This blog is the 4th post in a series that will detail how lawmakers have weakened Temporary Assistance for Needy Families (TANF) over the past 20 years, explain why TANF is a cautionary tale rather than a model for other work and income support programs, and map out a better way forward.
As North Carolina and the country continue to contend with elevated poverty levels despite seven years of an economic recovery, many have suggested that the principles of the 1996 reform of welfare (then AFDC, now Temporary Assistance for Needy Families or TANF) should serve as a model for addressing poverty in our state and nation.
The changes, made 20 years ago this week, to the way in which we ensure that people living in poverty can meet their most basic needs and have a pathway out of poverty were based on three core ideas: that work was the pathway out of poverty, that states would know best how to meet the needs of their communities, and that services—from training to marriage counseling—could effectively replace cash assistance. While these ideas may not have been inherently wrong, they resulted in concrete policy directions: time limits, work requirements, block granting and funding for services to agencies over direct payments to poor people.
A review of the evidence suggests that the guiding ideas behind welfare reform fail to deliver better economic outcomes across the board and have in fact increased the number of people living in deep poverty, fallen short in times of economic distress and generated a whole host of unintended and negative consequences because poor households continue to lack income to meet basic needs.

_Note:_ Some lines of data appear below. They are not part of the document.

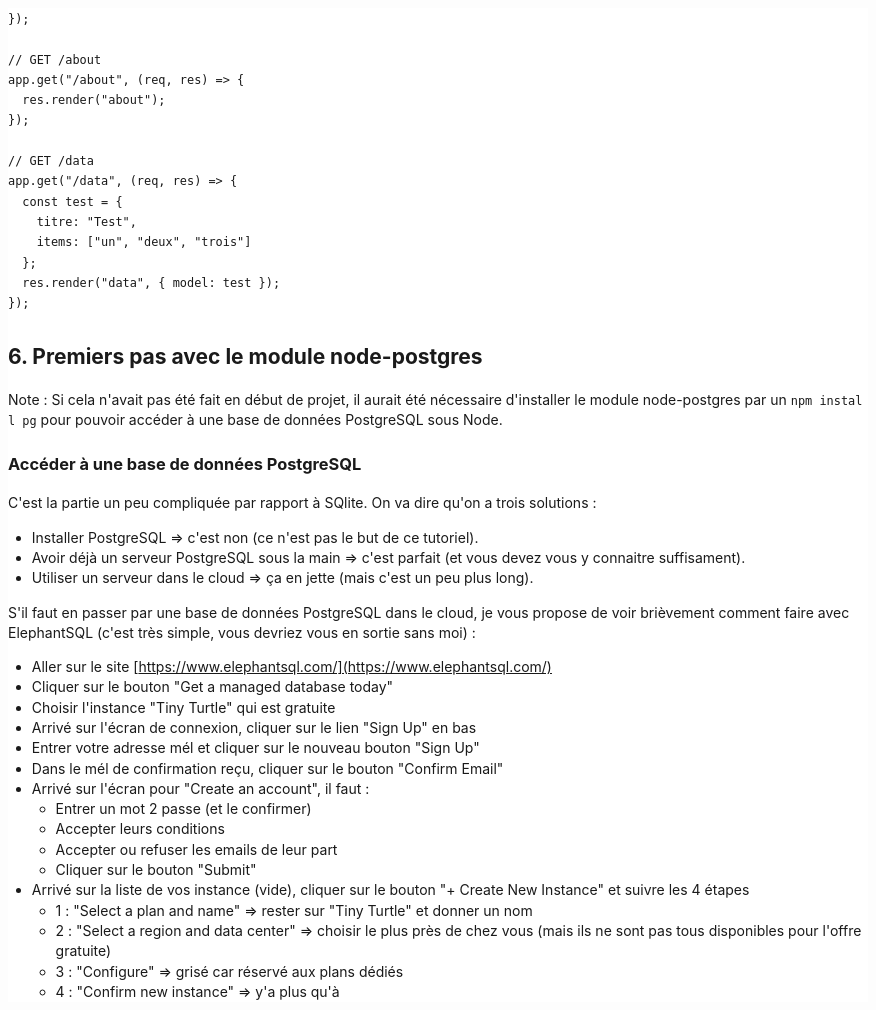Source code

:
 ```
});

// GET /about
app.get("/about", (req, res) => {
  res.render("about");
});

// GET /data
app.get("/data", (req, res) => {
  const test = {
    titre: "Test",
    items: ["un", "deux", "trois"]
  };
  res.render("data", { model: test });
});
```


<a id="crud6"></a>

## 6. Premiers pas avec le module node-postgres

Note : Si cela n'avait pas été fait en début de projet, il aurait été nécessaire
d'installer le module node-postgres par un `npm install pg` pour pouvoir accéder
à une base de données PostgreSQL sous Node.


### Accéder à une base de données PostgreSQL

C'est la partie un peu compliquée par rapport à SQlite. On va dire qu'on a trois
solutions :

* Installer PostgreSQL => c'est non (ce n'est pas le but de ce tutoriel).
* Avoir déjà un serveur PostgreSQL sous la main => c'est parfait (et vous devez
vous y connaitre suffisament).
* Utiliser un serveur dans le cloud => ça en jette (mais c'est un peu plus long).

S'il faut en passer par une base de données PostgreSQL dans le cloud, je vous
propose de voir brièvement comment faire avec ElephantSQL (c'est très simple,
vous devriez vous en sortie sans moi) :

* Aller sur le site [https://www.elephantsql.com/](https://www.elephantsql.com/)
* Cliquer sur le bouton "Get a managed database today"
* Choisir l'instance "Tiny Turtle" qui est gratuite
* Arrivé sur l'écran de connexion, cliquer sur le lien "Sign Up" en bas
* Entrer votre adresse mél et cliquer sur le nouveau bouton "Sign Up"
* Dans le mél de confirmation reçu, cliquer sur le bouton "Confirm Email"
* Arrivé sur l'écran pour "Create an account", il faut :
  * Entrer un mot 2 passe (et le confirmer)
  * Accepter leurs conditions
  * Accepter ou refuser les emails de leur part
  * Cliquer sur le bouton "Submit"
* Arrivé sur la liste de vos instance (vide), cliquer sur le bouton "+ Create
New Instance" et suivre les 4 étapes
  * 1 : "Select a plan and name" => rester sur "Tiny Turtle" et donner un nom
  * 2 : "Select a region and data center" => choisir le plus près de chez
vous (mais ils ne sont pas tous disponibles pour l'offre gratuite)
  * 3 : "Configure" => grisé car réservé aux plans dédiés
  * 4 : "Confirm new instance" => y'a plus qu'à
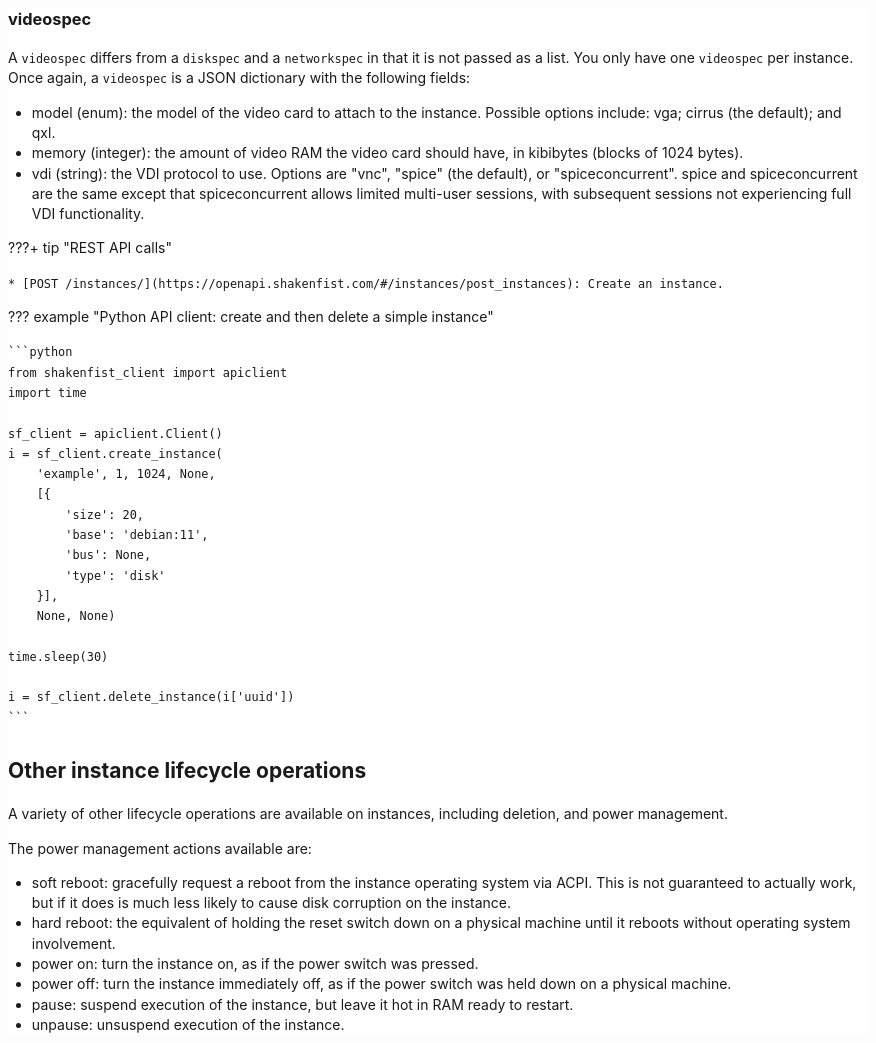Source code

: ### videospec

A `videospec` differs from a `diskspec` and a `networkspec` in that it is not
passed as a list. You only have one `videospec` per instance. Once again, a
`videospec` is a JSON dictionary with the following fields:

* model (enum): the model of the video card to attach to the instance. Possible
  options include: vga; cirrus (the default); and qxl.
* memory (integer): the amount of video RAM the video card should have, in
  kibibytes (blocks of 1024 bytes).
* vdi (string): the VDI protocol to use. Options are "vnc", "spice" (the default), or
  "spiceconcurrent". spice and spiceconcurrent are the same except that spiceconcurrent
  allows limited multi-user sessions, with subsequent sessions not experiencing
  full VDI functionality.

???+ tip "REST API calls"

    * [POST /instances/](https://openapi.shakenfist.com/#/instances/post_instances): Create an instance.

??? example "Python API client: create and then delete a simple instance"

    ```python
    from shakenfist_client import apiclient
    import time

    sf_client = apiclient.Client()
    i = sf_client.create_instance(
        'example', 1, 1024, None,
        [{
            'size': 20,
            'base': 'debian:11',
            'bus': None,
            'type': 'disk'
        }],
        None, None)

    time.sleep(30)

    i = sf_client.delete_instance(i['uuid'])
    ```

## Other instance lifecycle operations

A variety of other lifecycle operations are available on instances, including
deletion, and power management.

The power management actions available are:

* soft reboot: gracefully request a reboot from the instance operating system
  via ACPI. This is not guaranteed to actually work, but if it does is much less
  likely to cause disk corruption on the instance.
* hard reboot: the equivalent of holding the reset switch down on a physical machine
  until it reboots without operating system involvement.
* power on: turn the instance on, as if the power switch was pressed.
* power off: turn the instance immediately off, as if the power switch was held
  down on a physical machine.
* pause: suspend execution of the instance, but leave it hot in RAM ready to
  restart.
* unpause: unsuspend execution of the instance.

It is these same ideas that have been suggested for every program that seeks to deliver support to low-income households, from food assistance to Medicaid.
Here are the problems with these specific ideas about poverty and the policy choices that stem from them:
- Time limits ignore the reality of today’s labor market: Arbitrary time limits on how long someone can receive public benefits ignore the reality that different times and different people require different support. An economic downturn where there are no jobs or not enough jobs can mean that a person could lose benefits despite doing their best to find work. Being well-positioned to move into a job may take skills training, while others may have different barriers that make it necessary to take more time to make that move to work sustainable.

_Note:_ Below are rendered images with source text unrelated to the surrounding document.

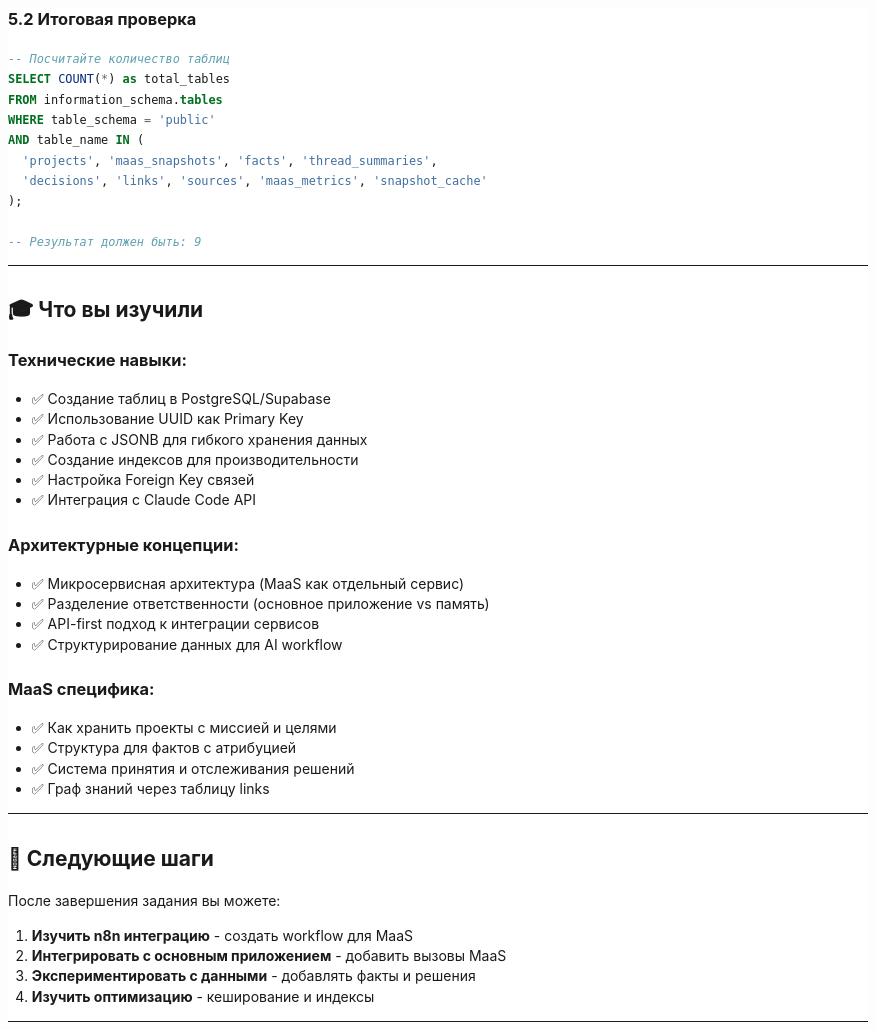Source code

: ### 5.2 Итоговая проверка
```sql
-- Посчитайте количество таблиц
SELECT COUNT(*) as total_tables
FROM information_schema.tables
WHERE table_schema = 'public'
AND table_name IN (
  'projects', 'maas_snapshots', 'facts', 'thread_summaries',
  'decisions', 'links', 'sources', 'maas_metrics', 'snapshot_cache'
);

-- Результат должен быть: 9
```

---

## 🎓 Что вы изучили

### Технические навыки:
- ✅ Создание таблиц в PostgreSQL/Supabase
- ✅ Использование UUID как Primary Key
- ✅ Работа с JSONB для гибкого хранения данных
- ✅ Создание индексов для производительности
- ✅ Настройка Foreign Key связей
- ✅ Интеграция с Claude Code API

### Архитектурные концепции:
- ✅ Микросервисная архитектура (MaaS как отдельный сервис)
- ✅ Разделение ответственности (основное приложение vs память)
- ✅ API-first подход к интеграции сервисов
- ✅ Структурирование данных для AI workflow

### MaaS специфика:
- ✅ Как хранить проекты с миссией и целями
- ✅ Структура для фактов с атрибуцией
- ✅ Система принятия и отслеживания решений
- ✅ Граф знаний через таблицу links

---

## 🚀 Следующие шаги

После завершения задания вы можете:

1. **Изучить n8n интеграцию** - создать workflow для MaaS
2. **Интегрировать с основным приложением** - добавить вызовы MaaS
3. **Экспериментировать с данными** - добавлять факты и решения
4. **Изучить оптимизацию** - кеширование и индексы

---
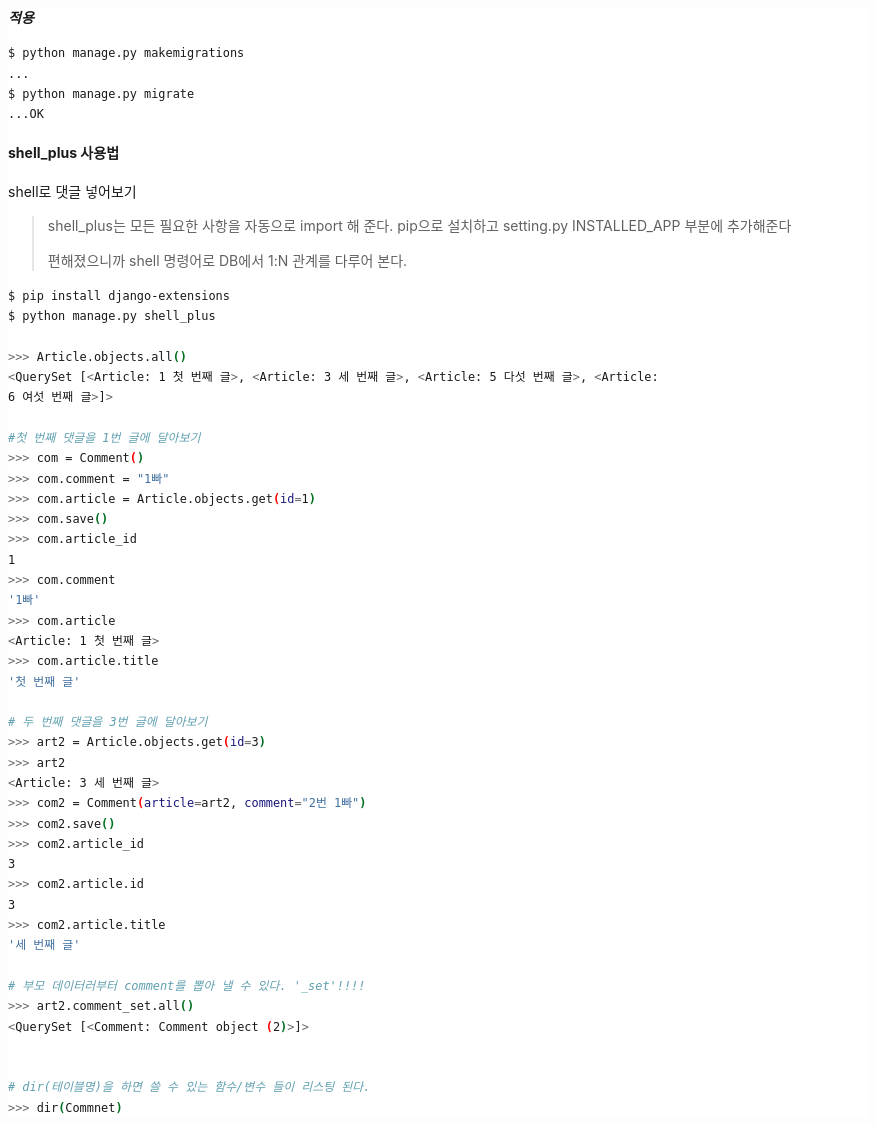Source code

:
 ```python
```

***적용***

```bash
$ python manage.py makemigrations
...
$ python manage.py migrate
...OK
```

#### shell_plus 사용법

shell로 댓글 넣어보기

>  shell_plus는 모든 필요한 사항을 자동으로 import 해 준다. pip으로 설치하고 setting.py INSTALLED_APP 부분에 추가해준다
>
> 편해졌으니까 shell 명령어로 DB에서 1:N 관계를 다루어 본다.

```bash
$ pip install django-extensions
$ python manage.py shell_plus

>>> Article.objects.all()
<QuerySet [<Article: 1 첫 번째 글>, <Article: 3 세 번째 글>, <Article: 5 다섯 번째 글>, <Article: 
6 여섯 번째 글>]>

#첫 번째 댓글을 1번 글에 달아보기
>>> com = Comment()
>>> com.comment = "1빠"
>>> com.article = Article.objects.get(id=1)
>>> com.save()
>>> com.article_id
1
>>> com.comment
'1빠'
>>> com.article
<Article: 1 첫 번째 글>
>>> com.article.title
'첫 번째 글'

# 두 번째 댓글을 3번 글에 달아보기
>>> art2 = Article.objects.get(id=3)
>>> art2
<Article: 3 세 번째 글>
>>> com2 = Comment(article=art2, comment="2번 1빠")
>>> com2.save()
>>> com2.article_id
3
>>> com2.article.id   
3
>>> com2.article.title
'세 번째 글'

# 부모 데이터러부터 comment를 뽑아 낼 수 있다. '_set'!!!!
>>> art2.comment_set.all()
<QuerySet [<Comment: Comment object (2)>]>


# dir(테이블명)을 하면 쓸 수 있는 함수/변수 들이 리스팅 된다.
>>> dir(Commnet)
```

- Work doesn’t guarantee economic security: In the 1990s, there may have been good reason to believe that the economy could deliver good-paying work, but the overwhelming evidence now is that many North Carolinians are working and still living in poverty—and that number is growing. Requiring work without considering how that work will meet a household’s needs or provide a pathway to the middle class pushes the costs of sustaining working families up or over to other areas. It also fails to fully address the hardships of poverty.
- All states are not created equal: Flexibility for state administration of programs may seem like a good idea, but without strict guidelines it is possible for some states to make the barriers higher and the support less for people living in poverty. Every effort to catch up to the national average on most indicators of high poverty requires more inclusive policies, yet North Carolina policymakers have sought exclusion instead: drug-testing recipients of public benefits, banning the state from seeking waivers from time limits in times of high unemployment, and making it more difficult to administer programs according to efficient best practices. The idea of block grants (whose value is frozen in time) has proven to cement the regional separation in economic outcomes rather than catalyze innovation that would drive better ones.

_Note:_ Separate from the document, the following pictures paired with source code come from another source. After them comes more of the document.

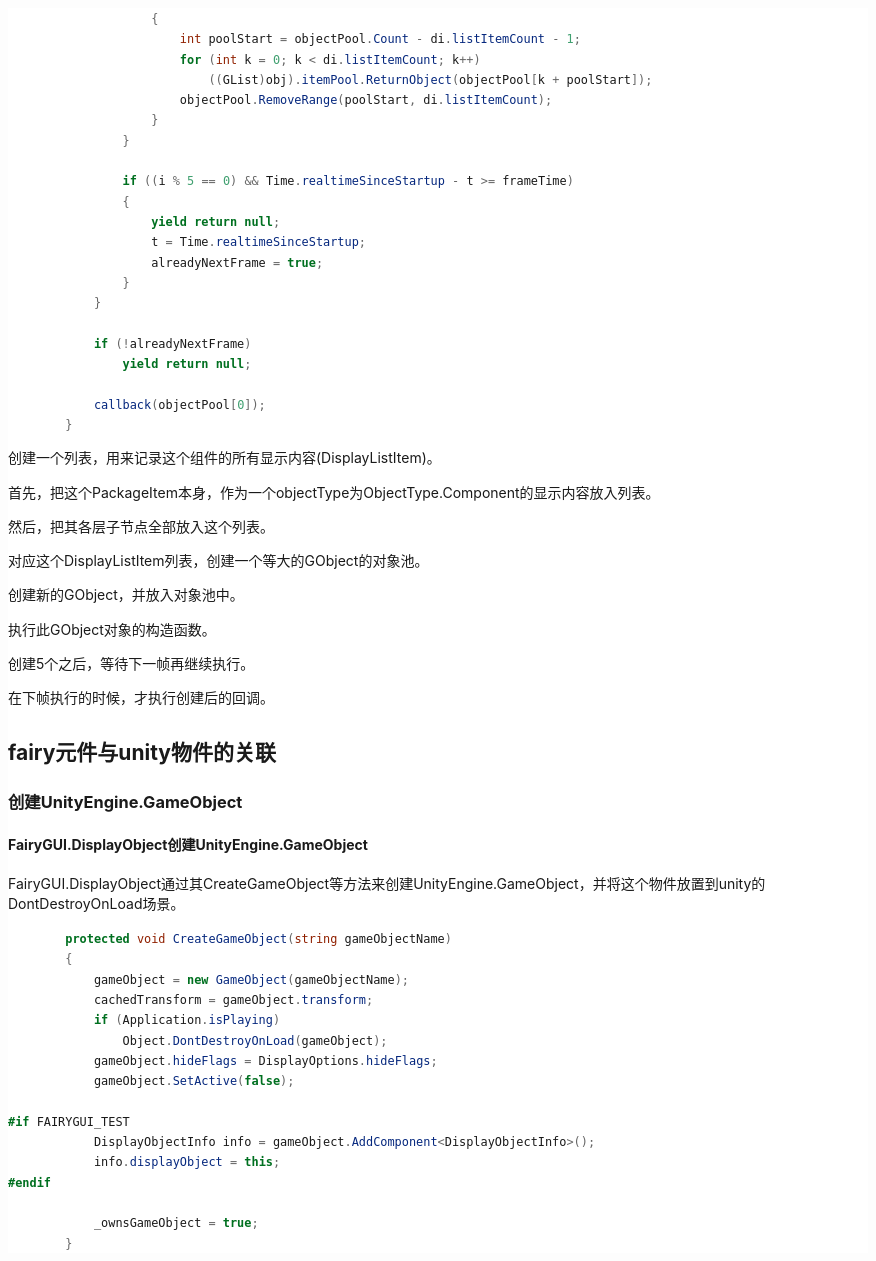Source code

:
 ```c#
					{
						int poolStart = objectPool.Count - di.listItemCount - 1;
						for (int k = 0; k < di.listItemCount; k++)
							((GList)obj).itemPool.ReturnObject(objectPool[k + poolStart]);
						objectPool.RemoveRange(poolStart, di.listItemCount);
					}
				}

				if ((i % 5 == 0) && Time.realtimeSinceStartup - t >= frameTime)
				{
					yield return null;
					t = Time.realtimeSinceStartup;
					alreadyNextFrame = true;
				}
			}

			if (!alreadyNextFrame)
				yield return null;

			callback(objectPool[0]);
		}
```

创建一个列表，用来记录这个组件的所有显示内容(DisplayListItem)。

首先，把这个PackageItem本身，作为一个objectType为ObjectType.Component的显示内容放入列表。

然后，把其各层子节点全部放入这个列表。

对应这个DisplayListItem列表，创建一个等大的GObject的对象池。

创建新的GObject，并放入对象池中。

执行此GObject对象的构造函数。

创建5个之后，等待下一帧再继续执行。

在下帧执行的时候，才执行创建后的回调。




## fairy元件与unity物件的关联

### 创建UnityEngine.GameObject

#### FairyGUI.DisplayObject创建UnityEngine.GameObject

FairyGUI.DisplayObject通过其CreateGameObject等方法来创建UnityEngine.GameObject，并将这个物件放置到unity的DontDestroyOnLoad场景。

```c#
		protected void CreateGameObject(string gameObjectName)
		{
			gameObject = new GameObject(gameObjectName);
			cachedTransform = gameObject.transform;
			if (Application.isPlaying)
				Object.DontDestroyOnLoad(gameObject);
			gameObject.hideFlags = DisplayOptions.hideFlags;
			gameObject.SetActive(false);

#if FAIRYGUI_TEST
			DisplayObjectInfo info = gameObject.AddComponent<DisplayObjectInfo>();
			info.displayObject = this;
#endif

			_ownsGameObject = true;
		}
```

- Poor people need money: At base what poor people and households need is money. Money gives them the ability to make the decisions necessary to meet their families’ needs—like rent, gas, and utilities. When policymakers deliver assistance through services and support, it can help boost results, but it can’t replace the need that households have to be able to move money to the greatest demand in their lives.
It is disturbing that lawmakers in Congress are pushing to replicate the TANF block grant model to other work and income supports, which would likely increase poverty and hardship. It is even more disturbing that North Carolina policymakers have proposed adopting or adapting many of these ideas at the state level as well. Such proposals should be rejected. The true measure of our economic success is not pushing poverty into new places or new depths, but strengthening our middle class and community vitality.